The Advanced Host Controller Interface (AHCI) specification used with basically all consumer SSDs (and HDDs) was around long before solid-state storage became popular on the consumer market. It was designed with the operational characteristics of mechanical storage in focus, so is not particularly optimised to take advantage of solid-state storage technologies.
I guess that the racing car analogy can be drawn here. It’s like having a super fast car (the equipment), on a well-built racing track (the interface), and then being limited to lower speeds by a ‘poorly-optimised’ (slow) driver behind the wheel (the protocol/specification). But when you stick Lewis Hamilton – a driver who is ‘designed’ for racing fast cars – behind the wheel, you get far better results.

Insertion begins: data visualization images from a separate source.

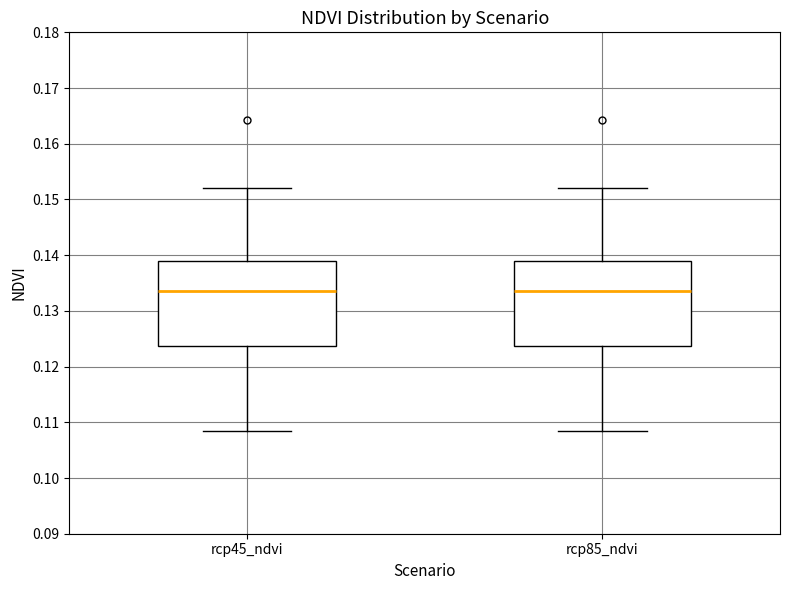

Reading left to right, transcribe this box plot: for each box, give where its median line is, the range the box spans, and where its two whiskers end, as read against the y-axis. The values are not printed on the chart, so give them approximately, as read against the axis.

rcp45_ndvi: median 0.134, box 0.124 to 0.139, whiskers 0.108 to 0.152
rcp85_ndvi: median 0.134, box 0.124 to 0.139, whiskers 0.108 to 0.152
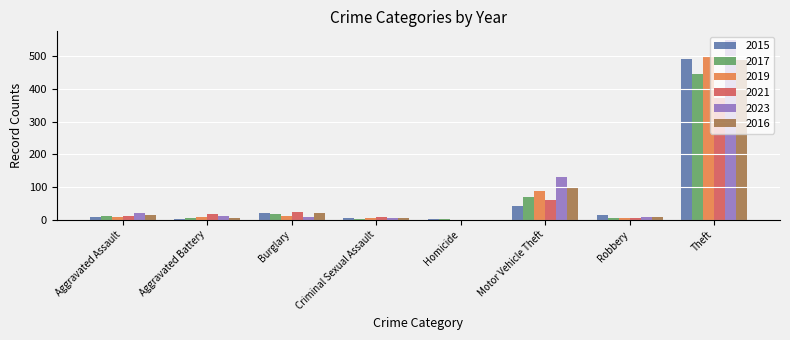

What is the sum of all 2015 values?

584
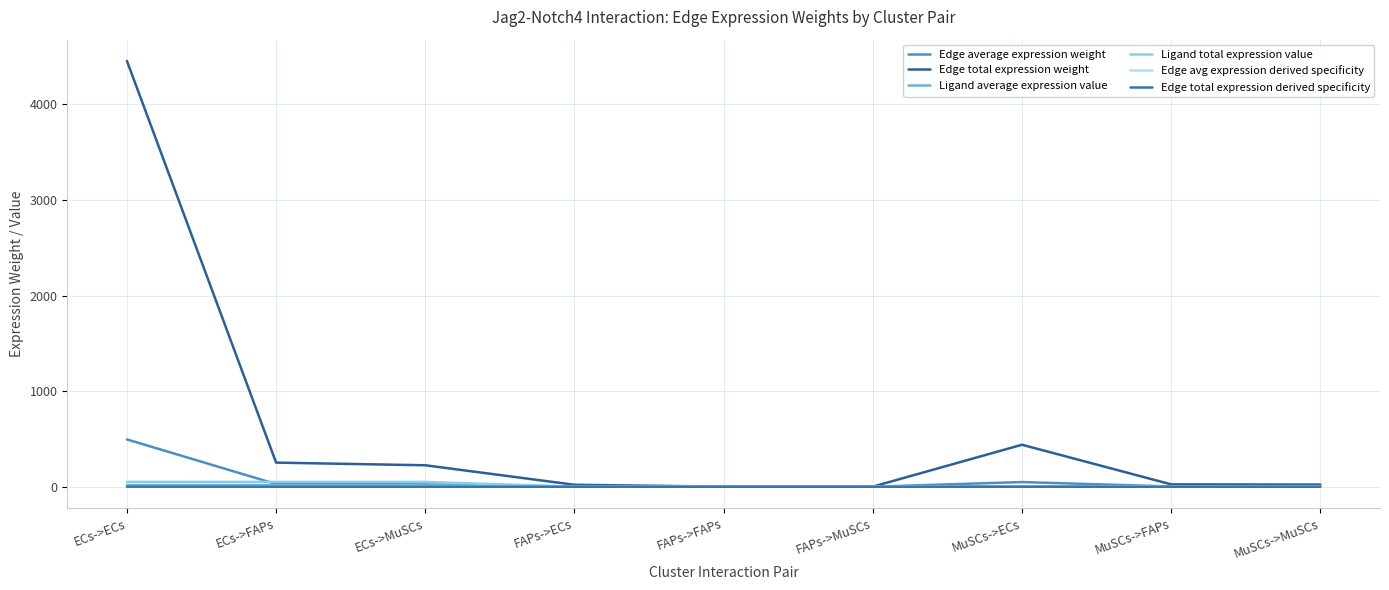

The value of Edge avg expression derived specificity at MuSCs->MuSCs is 0.0. True or false?

True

Your physical equipment (SSD) may be capable of high speeds, and so may the interface (PCIe lanes). But they can be hampered in certain usage scenarios and workloads if the protocol in charge doesn’t allow them to perform at their full potential. NVMe aims to change that by being optimised for application with PCI-fed SSDs.
Primary design points for the NVMe specification are the ability to make use of the low latency operation of non-volatile, non-mechanical storage mediums and the parallelism of modern CPUs.
A reduction in the required CPU cycles is one of the key factors in reducing latency for NVMe. The specification also supports significantly larger data queues as well as methods of improving workload parallelism in order to avoid single-line bottlenecks.
Lower latency can result in greater operations per second (increased IOPS) which typically translates into more responsive system application.
Software, driver, and boot support has been a hurdle for NVMe. An industry consortium has worked to implement enhanced driver support across many operating systems. More relevant to consumers is that Intel and motherboard vendors have been working together to ensure that NVMe devices are seen in the UEFI BIOS and that they can be booted from.
Most X99 and other 9-series motherboards have seen recent BIOS updates that equip them with NVMe drive support. We had no problems using the SSD 750 NVMe drive in our Asus X99 Deluxe motherboard with the latest BIOS.
Intel says that there is nothing to prevent support for older platforms (such as Z87 and X79), other than motherboard vendors not wanting to spend money on ‘dead’ chipsets. It is unlikely that we will see widespread, uncompromising support for PCIe, NVMe devices on older platforms, although there may be some motherboard exceptions that are updated at a vendor’s discretion.
We loaded Windows 7 and Windows 8 to verify boot support. Both operating systems booted and functioned correctly with the SSD 750 drive.
Windows 8 natively includes an NVMe driver (although Intel suggests installing their own driver), however Windows 7 will require you to load the NVMe driver during OS installation. Provided you have a USB flash stick or an optical drive, that is unlikely to be an issue.
NVMe is already active in the professional world, and it is now beginning its journey on the consumer path.